▶ Work task
Work through the listing below and state how many of its lines hold the word "Reporting". Give no other output.

*** Task data ***

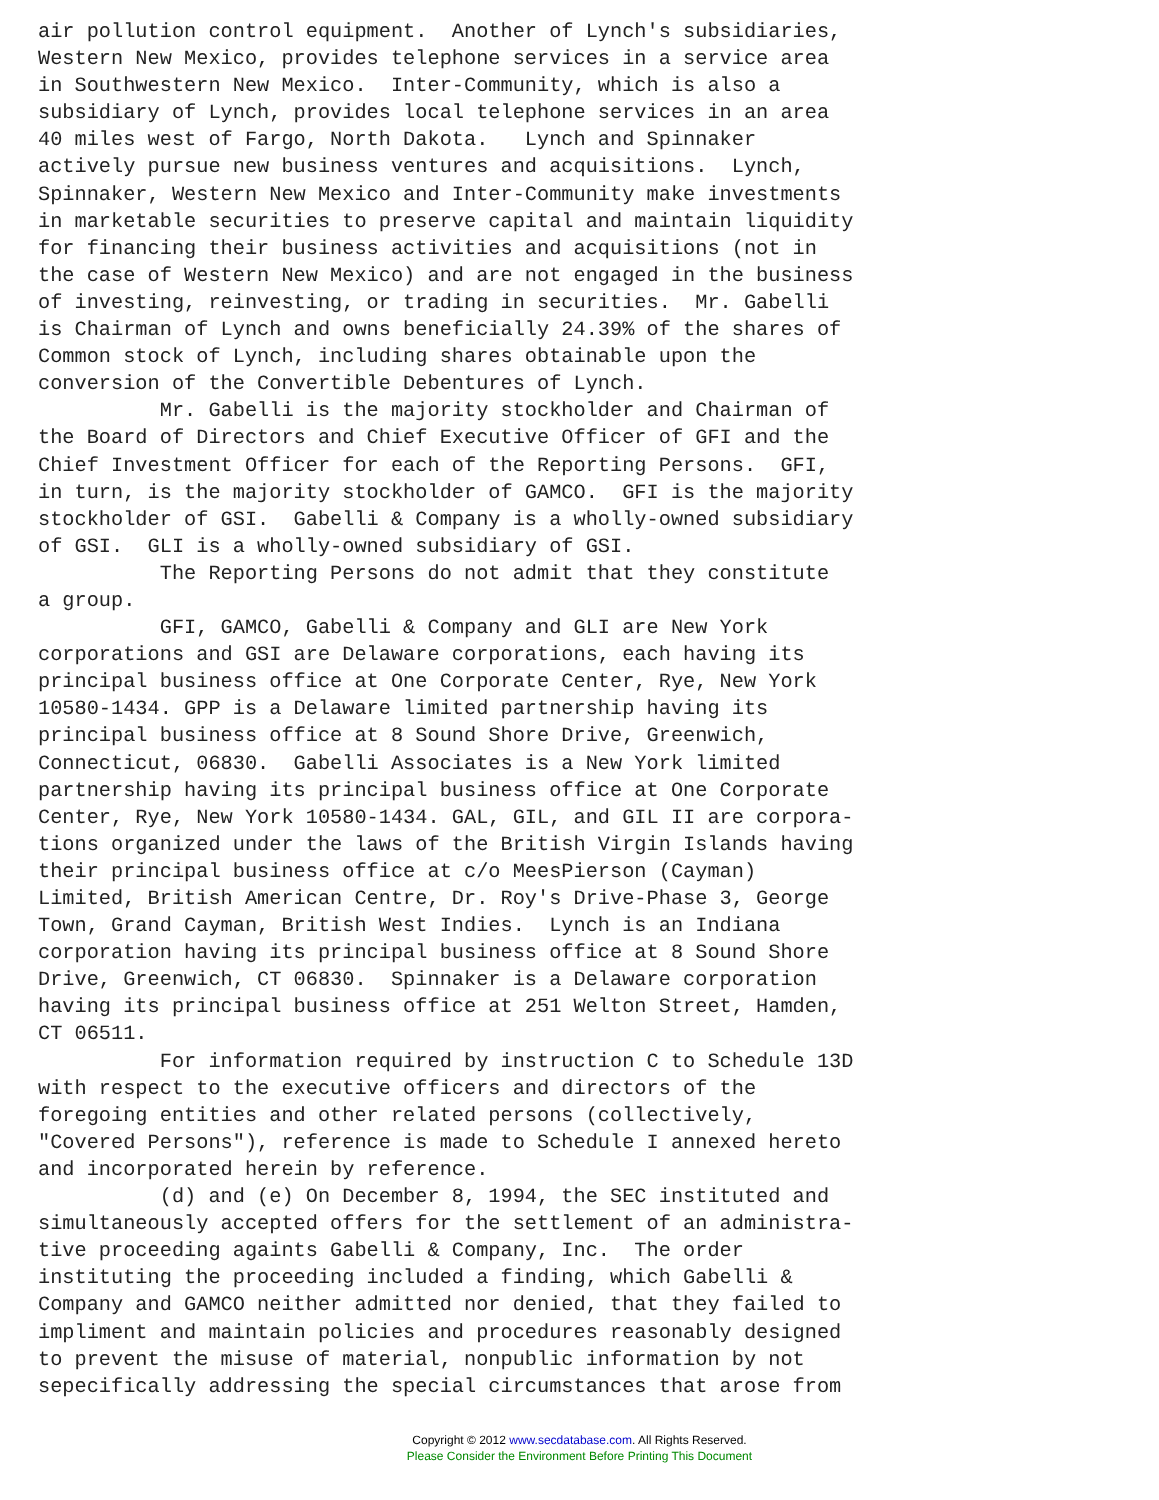air pollution control equipment.  Another of Lynch's subsidiaries,
Western New Mexico, provides telephone services in a service area
in Southwestern New Mexico.  Inter-Community, which is also a
subsidiary of Lynch, provides local telephone services in an area
40 miles west of Fargo, North Dakota.   Lynch and Spinnaker
actively pursue new business ventures and acquisitions.  Lynch,
Spinnaker, Western New Mexico and Inter-Community make investments
in marketable securities to preserve capital and maintain liquidity
for financing their business activities and acquisitions (not in
the case of Western New Mexico) and are not engaged in the business
of investing, reinvesting, or trading in securities.  Mr. Gabelli
is Chairman of Lynch and owns beneficially 24.39% of the shares of
Common stock of Lynch, including shares obtainable upon the
conversion of the Convertible Debentures of Lynch.
          Mr. Gabelli is the majority stockholder and Chairman of
the Board of Directors and Chief Executive Officer of GFI and the
Chief Investment Officer for each of the Reporting Persons.  GFI,
in turn, is the majority stockholder of GAMCO.  GFI is the majority
stockholder of GSI.  Gabelli & Company is a wholly-owned subsidiary
of GSI.  GLI is a wholly-owned subsidiary of GSI.
          The Reporting Persons do not admit that they constitute
a group.
          GFI, GAMCO, Gabelli & Company and GLI are New York
corporations and GSI are Delaware corporations, each having its
principal business office at One Corporate Center, Rye, New York
10580-1434. GPP is a Delaware limited partnership having its
principal business office at 8 Sound Shore Drive, Greenwich,
Connecticut, 06830.  Gabelli Associates is a New York limited
partnership having its principal business office at One Corporate
Center, Rye, New York 10580-1434. GAL, GIL, and GIL II are corpora-
tions organized under the laws of the British Virgin Islands having
their principal business office at c/o MeesPierson (Cayman)
Limited, British American Centre, Dr. Roy's Drive-Phase 3, George
Town, Grand Cayman, British West Indies.  Lynch is an Indiana
corporation having its principal business office at 8 Sound Shore
Drive, Greenwich, CT 06830.  Spinnaker is a Delaware corporation
having its principal business office at 251 Welton Street, Hamden,
CT 06511.
          For information required by instruction C to Schedule 13D
with respect to the executive officers and directors of the
foregoing entities and other related persons (collectively,
"Covered Persons"), reference is made to Schedule I annexed hereto
and incorporated herein by reference.
          (d) and (e) On December 8, 1994, the SEC instituted and
simultaneously accepted offers for the settlement of an administra-
tive proceeding againts Gabelli & Company, Inc.  The order
instituting the proceeding included a finding, which Gabelli &
Company and GAMCO neither admitted nor denied, that they failed to
impliment and maintain policies and procedures reasonably designed
to prevent the misuse of material, nonpublic information by not
sepecifically addressing the special circumstances that arose from
Copyright © 2012 www.secdatabase.com. All Rights Reserved.
Please Consider the Environment Before Printing This Document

*** End of Task data ***

▶ Task solution
2